## WRITTEN INSTRUCTION:
Please print every one of the rows below unchanged, character for character, but leave the pictures out of your answer.
--- start MATERIAL ---
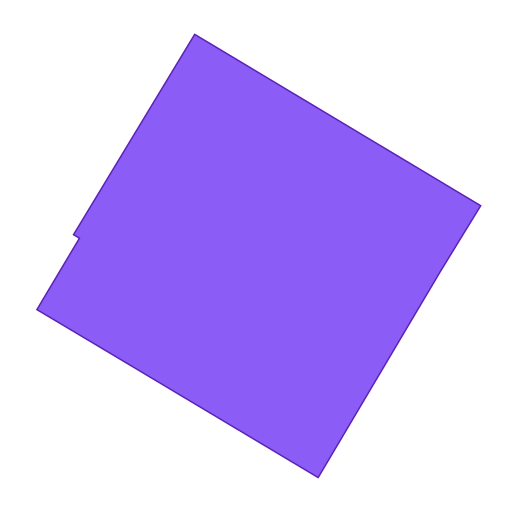 Poweshiek, Iowa, United States of America (Natural Earth projection), rotated 31°
{"feature_id": "52423323B384503351074", "entity_name": "Poweshiek", "entity_type": "district", "adm_level": 2, "iso_a3": "USA", "parent_name": "United States of America", "parent_adm1": "Iowa", "projection": "natural_earth1", "projection_center": [-92.541, 41.686], "detail": "fine", "context": "isolated", "style": "filled", "palette": "violet", "viewbox_px": 512, "rotation_deg": 31, "n_neighbors": 0, "source": "geoboundaries", "source_scale": "gbopen_adm2", "svg_char_len": 284}
<svg xmlns="http://www.w3.org/2000/svg" viewBox="0 0 512 512"><g transform="rotate(31 256 256)"><path d="M341.7,414.1L423.4,413.9L422.0,175.0L422.7,97.2L89.3,97.6L88.6,331.7L95.5,331.7L95.8,414.8L177.4,414.5L341.7,414.1Z" fill="#8b5cf6" stroke="#5b21b6" stroke-width="1.5"/></g></svg>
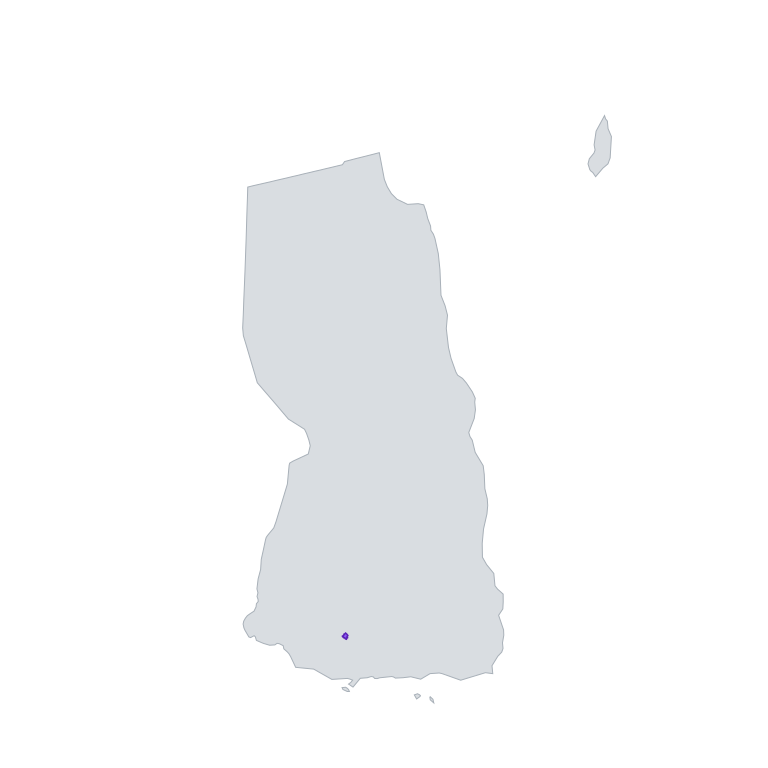 Bani Al Awam, Hajjah, Yemen shown in context, rotated 282°
{"feature_id": "15242507B30221832933741", "entity_name": "Bani Al Awam", "entity_type": "district", "adm_level": 2, "iso_a3": "YEM", "parent_name": "Yemen", "parent_adm1": "Hajjah", "projection": "albers", "projection_center": [43.596, 15.581], "detail": "fine", "context": "in_parent", "style": "filled", "palette": "violet", "viewbox_px": 768, "rotation_deg": 282, "n_neighbors": 0, "source": "geoboundaries", "source_scale": "gbopen_adm2", "svg_char_len": 3940}
<svg xmlns="http://www.w3.org/2000/svg" viewBox="0 0 768 768"><g transform="rotate(282 384 384)"><path d="M609.3,331.3L584.2,341.8L577.6,346.2L571.7,351.7L567.4,358.3L564.6,369.7L567.5,380.0L567.5,385.6L561.0,389.5L554.9,392.4L548.2,396.7L544.1,397.9L540.8,401.2L536.9,403.6L522.8,410.0L507.3,415.0L482.6,421.3L473.2,427.5L464.5,431.8L451.2,433.4L433.1,439.5L423.1,444.2L410.7,451.8L407.9,454.2L405.8,459.6L402.1,464.4L394.6,472.1L389.0,476.2L385.2,476.5L377.8,478.8L369.0,479.4L354.2,477.0L350.5,479.0L347.4,482.0L336.1,487.4L324.7,498.0L316.3,500.9L302.6,504.4L293.1,508.9L286.7,510.7L278.4,511.7L263.0,511.5L248.5,513.2L235.0,516.3L228.7,521.9L221.5,530.8L209.7,534.5L207.0,537.7L203.3,544.2L195.7,545.9L188.7,547.0L181.6,544.2L168.3,552.1L163.2,553.4L155.5,553.7L150.1,555.4L146.2,554.9L141.3,551.9L130.9,548.2L123.3,550.6L122.7,543.2L110.2,520.6L112.8,500.9L112.8,498.1L110.3,489.3L102.9,481.3L103.2,471.1L100.7,463.8L98.7,456.3L99.4,454.3L99.5,452.5L95.8,441.0L94.5,438.7L94.0,436.2L95.3,434.4L95.2,432.3L93.2,428.7L91.2,422.0L81.1,416.7L83.1,411.7L85.1,413.5L87.8,414.9L88.3,411.8L88.4,409.4L84.2,394.4L90.5,374.5L88.5,356.5L98.0,349.3L100.4,347.1L101.8,345.2L104.1,341.1L107.1,339.8L108.2,335.5L108.1,333.3L106.1,331.5L104.7,326.4L105.2,320.1L105.7,317.4L106.7,312.5L110.0,310.7L110.8,309.3L108.2,306.2L108.5,304.4L114.1,299.3L116.3,297.7L119.9,296.1L122.8,296.1L126.1,297.1L129.0,298.5L131.8,301.1L134.8,304.1L139.4,305.2L142.6,304.9L145.1,306.2L147.3,305.5L149.7,304.0L153.6,304.1L157.2,302.3L167.2,301.4L176.9,301.9L187.0,300.4L197.0,300.5L207.2,300.5L209.5,300.7L211.7,301.6L220.3,306.1L226.8,307.0L239.9,308.1L253.9,309.3L266.0,310.3L276.2,309.1L284.7,308.1L287.0,308.2L289.6,311.0L294.8,317.9L299.8,324.5L308.3,324.7L313.7,322.1L319.6,318.5L323.2,315.7L327.2,304.9L329.8,297.8L335.9,289.9L341.1,283.2L347.8,274.4L351.5,269.5L358.9,259.8L366.0,256.0L379.8,248.5L393.3,241.2L402.0,236.4L409.5,234.1L422.2,232.0L437.0,229.4L451.8,226.9L467.6,224.2L485.2,221.1L497.2,219.0L512.6,216.2L525.3,213.9L536.7,211.9L548.3,209.8L550.8,214.9L553.2,220.1L555.6,225.3L558.0,230.5L560.5,235.7L562.9,240.8L565.3,246.0L567.8,251.2L570.2,256.4L572.7,261.5L575.1,266.7L577.6,271.9L580.0,277.1L582.5,282.3L584.9,287.4L587.4,292.6L589.8,297.7L593.4,299.2L595.8,304.0L599.2,310.8L602.5,317.6L605.9,324.5L609.3,331.3ZM653.6,541.4L656.8,541.8L661.6,539.8L675.4,538.9L692.4,543.9L689.4,545.6L687.6,547.8L680.3,550.1L673.3,555.0L652.2,558.2L645.9,557.3L640.6,553.2L630.8,547.9L634.4,544.1L635.1,542.4L636.4,540.8L641.7,537.8L647.0,538.0L653.6,541.4ZM87.4,483.3L86.8,484.4L85.8,484.2L82.7,481.4L86.2,478.3L88.0,481.2L87.4,483.3ZM77.7,412.9L76.0,414.1L75.6,412.0L76.6,407.4L78.3,406.1L79.4,409.5L78.7,411.4L77.7,412.9ZM85.8,497.4L82.4,499.0L84.7,494.9L87.1,494.0L87.7,494.2L85.8,497.4Z" fill="#d9dde1" stroke="#a8b0b8" stroke-width="1"/><path d="M127.6,397.0L127.4,397.3L127.4,397.5L127.6,397.7L127.6,397.8L127.7,398.1L127.7,398.3L127.4,398.3L127.3,398.5L127.2,398.6L126.9,398.8L126.8,399.1L126.8,399.3L126.8,399.5L126.7,399.6L126.5,399.8L126.5,400.2L126.8,400.2L126.8,400.3L127.0,400.4L127.1,400.5L127.2,400.4L127.3,400.4L127.5,400.4L127.8,400.4L127.9,400.5L128.0,400.5L128.3,400.7L128.4,400.4L128.5,400.4L128.5,400.5L128.7,400.4L128.8,400.4L128.8,400.5L128.9,400.4L129.0,400.4L129.1,400.5L129.3,400.4L129.4,400.5L129.5,400.5L129.8,400.6L130.0,400.8L130.2,401.0L130.3,401.0L130.6,400.9L130.7,400.7L130.8,400.5L131.0,400.3L131.2,400.1L131.4,399.8L131.6,399.7L131.7,399.4L131.9,399.0L132.2,398.6L132.3,398.4L132.4,398.2L132.2,398.1L132.0,397.9L131.9,397.8L131.7,397.7L131.4,397.5L131.2,397.5L131.1,397.4L131.0,397.2L130.9,397.0L130.9,396.9L130.7,396.9L130.4,397.1L130.2,396.9L129.8,396.6L129.6,396.6L129.4,396.5L129.3,396.4L129.2,396.3L129.1,396.2L128.9,395.9L128.7,395.7L128.5,395.8L128.4,395.9L128.2,396.0L128.1,396.3L128.2,396.5L128.3,396.7L128.2,396.8L127.9,396.9L127.8,397.0L127.6,397.0Z" fill="#8b5cf6" stroke="#5b21b6" stroke-width="1.5"/></g></svg>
--- end MATERIAL ---
## EXERCISE SOLUTION:
 Poweshiek, Iowa, United States of America (Natural Earth projection), rotated 31°
{"feature_id": "52423323B384503351074", "entity_name": "Poweshiek", "entity_type": "district", "adm_level": 2, "iso_a3": "USA", "parent_name": "United States of America", "parent_adm1": "Iowa", "projection": "natural_earth1", "projection_center": [-92.541, 41.686], "detail": "fine", "context": "isolated", "style": "filled", "palette": "violet", "viewbox_px": 512, "rotation_deg": 31, "n_neighbors": 0, "source": "geoboundaries", "source_scale": "gbopen_adm2", "svg_char_len": 284}
<svg xmlns="http://www.w3.org/2000/svg" viewBox="0 0 512 512"><g transform="rotate(31 256 256)"><path d="M341.7,414.1L423.4,413.9L422.0,175.0L422.7,97.2L89.3,97.6L88.6,331.7L95.5,331.7L95.8,414.8L177.4,414.5L341.7,414.1Z" fill="#8b5cf6" stroke="#5b21b6" stroke-width="1.5"/></g></svg>
 Bani Al Awam, Hajjah, Yemen shown in context, rotated 282°
{"feature_id": "15242507B30221832933741", "entity_name": "Bani Al Awam", "entity_type": "district", "adm_level": 2, "iso_a3": "YEM", "parent_name": "Yemen", "parent_adm1": "Hajjah", "projection": "albers", "projection_center": [43.596, 15.581], "detail": "fine", "context": "in_parent", "style": "filled", "palette": "violet", "viewbox_px": 768, "rotation_deg": 282, "n_neighbors": 0, "source": "geoboundaries", "source_scale": "gbopen_adm2", "svg_char_len": 3940}
<svg xmlns="http://www.w3.org/2000/svg" viewBox="0 0 768 768"><g transform="rotate(282 384 384)"><path d="M609.3,331.3L584.2,341.8L577.6,346.2L571.7,351.7L567.4,358.3L564.6,369.7L567.5,380.0L567.5,385.6L561.0,389.5L554.9,392.4L548.2,396.7L544.1,397.9L540.8,401.2L536.9,403.6L522.8,410.0L507.3,415.0L482.6,421.3L473.2,427.5L464.5,431.8L451.2,433.4L433.1,439.5L423.1,444.2L410.7,451.8L407.9,454.2L405.8,459.6L402.1,464.4L394.6,472.1L389.0,476.2L385.2,476.5L377.8,478.8L369.0,479.4L354.2,477.0L350.5,479.0L347.4,482.0L336.1,487.4L324.7,498.0L316.3,500.9L302.6,504.4L293.1,508.9L286.7,510.7L278.4,511.7L263.0,511.5L248.5,513.2L235.0,516.3L228.7,521.9L221.5,530.8L209.7,534.5L207.0,537.7L203.3,544.2L195.7,545.9L188.7,547.0L181.6,544.2L168.3,552.1L163.2,553.4L155.5,553.7L150.1,555.4L146.2,554.9L141.3,551.9L130.9,548.2L123.3,550.6L122.7,543.2L110.2,520.6L112.8,500.9L112.8,498.1L110.3,489.3L102.9,481.3L103.2,471.1L100.7,463.8L98.7,456.3L99.4,454.3L99.5,452.5L95.8,441.0L94.5,438.7L94.0,436.2L95.3,434.4L95.2,432.3L93.2,428.7L91.2,422.0L81.1,416.7L83.1,411.7L85.1,413.5L87.8,414.9L88.3,411.8L88.4,409.4L84.2,394.4L90.5,374.5L88.5,356.5L98.0,349.3L100.4,347.1L101.8,345.2L104.1,341.1L107.1,339.8L108.2,335.5L108.1,333.3L106.1,331.5L104.7,326.4L105.2,320.1L105.7,317.4L106.7,312.5L110.0,310.7L110.8,309.3L108.2,306.2L108.5,304.4L114.1,299.3L116.3,297.7L119.9,296.1L122.8,296.1L126.1,297.1L129.0,298.5L131.8,301.1L134.8,304.1L139.4,305.2L142.6,304.9L145.1,306.2L147.3,305.5L149.7,304.0L153.6,304.1L157.2,302.3L167.2,301.4L176.9,301.9L187.0,300.4L197.0,300.5L207.2,300.5L209.5,300.7L211.7,301.6L220.3,306.1L226.8,307.0L239.9,308.1L253.9,309.3L266.0,310.3L276.2,309.1L284.7,308.1L287.0,308.2L289.6,311.0L294.8,317.9L299.8,324.5L308.3,324.7L313.7,322.1L319.6,318.5L323.2,315.7L327.2,304.9L329.8,297.8L335.9,289.9L341.1,283.2L347.8,274.4L351.5,269.5L358.9,259.8L366.0,256.0L379.8,248.5L393.3,241.2L402.0,236.4L409.5,234.1L422.2,232.0L437.0,229.4L451.8,226.9L467.6,224.2L485.2,221.1L497.2,219.0L512.6,216.2L525.3,213.9L536.7,211.9L548.3,209.8L550.8,214.9L553.2,220.1L555.6,225.3L558.0,230.5L560.5,235.7L562.9,240.8L565.3,246.0L567.8,251.2L570.2,256.4L572.7,261.5L575.1,266.7L577.6,271.9L580.0,277.1L582.5,282.3L584.9,287.4L587.4,292.6L589.8,297.7L593.4,299.2L595.8,304.0L599.2,310.8L602.5,317.6L605.9,324.5L609.3,331.3ZM653.6,541.4L656.8,541.8L661.6,539.8L675.4,538.9L692.4,543.9L689.4,545.6L687.6,547.8L680.3,550.1L673.3,555.0L652.2,558.2L645.9,557.3L640.6,553.2L630.8,547.9L634.4,544.1L635.1,542.4L636.4,540.8L641.7,537.8L647.0,538.0L653.6,541.4ZM87.4,483.3L86.8,484.4L85.8,484.2L82.7,481.4L86.2,478.3L88.0,481.2L87.4,483.3ZM77.7,412.9L76.0,414.1L75.6,412.0L76.6,407.4L78.3,406.1L79.4,409.5L78.7,411.4L77.7,412.9ZM85.8,497.4L82.4,499.0L84.7,494.9L87.1,494.0L87.7,494.2L85.8,497.4Z" fill="#d9dde1" stroke="#a8b0b8" stroke-width="1"/><path d="M127.6,397.0L127.4,397.3L127.4,397.5L127.6,397.7L127.6,397.8L127.7,398.1L127.7,398.3L127.4,398.3L127.3,398.5L127.2,398.6L126.9,398.8L126.8,399.1L126.8,399.3L126.8,399.5L126.7,399.6L126.5,399.8L126.5,400.2L126.8,400.2L126.8,400.3L127.0,400.4L127.1,400.5L127.2,400.4L127.3,400.4L127.5,400.4L127.8,400.4L127.9,400.5L128.0,400.5L128.3,400.7L128.4,400.4L128.5,400.4L128.5,400.5L128.7,400.4L128.8,400.4L128.8,400.5L128.9,400.4L129.0,400.4L129.1,400.5L129.3,400.4L129.4,400.5L129.5,400.5L129.8,400.6L130.0,400.8L130.2,401.0L130.3,401.0L130.6,400.9L130.7,400.7L130.8,400.5L131.0,400.3L131.2,400.1L131.4,399.8L131.6,399.7L131.7,399.4L131.9,399.0L132.2,398.6L132.3,398.4L132.4,398.2L132.2,398.1L132.0,397.9L131.9,397.8L131.7,397.7L131.4,397.5L131.2,397.5L131.1,397.4L131.0,397.2L130.9,397.0L130.9,396.9L130.7,396.9L130.4,397.1L130.2,396.9L129.8,396.6L129.6,396.6L129.4,396.5L129.3,396.4L129.2,396.3L129.1,396.2L128.9,395.9L128.7,395.7L128.5,395.8L128.4,395.9L128.2,396.0L128.1,396.3L128.2,396.5L128.3,396.7L128.2,396.8L127.9,396.9L127.8,397.0L127.6,397.0Z" fill="#8b5cf6" stroke="#5b21b6" stroke-width="1.5"/></g></svg>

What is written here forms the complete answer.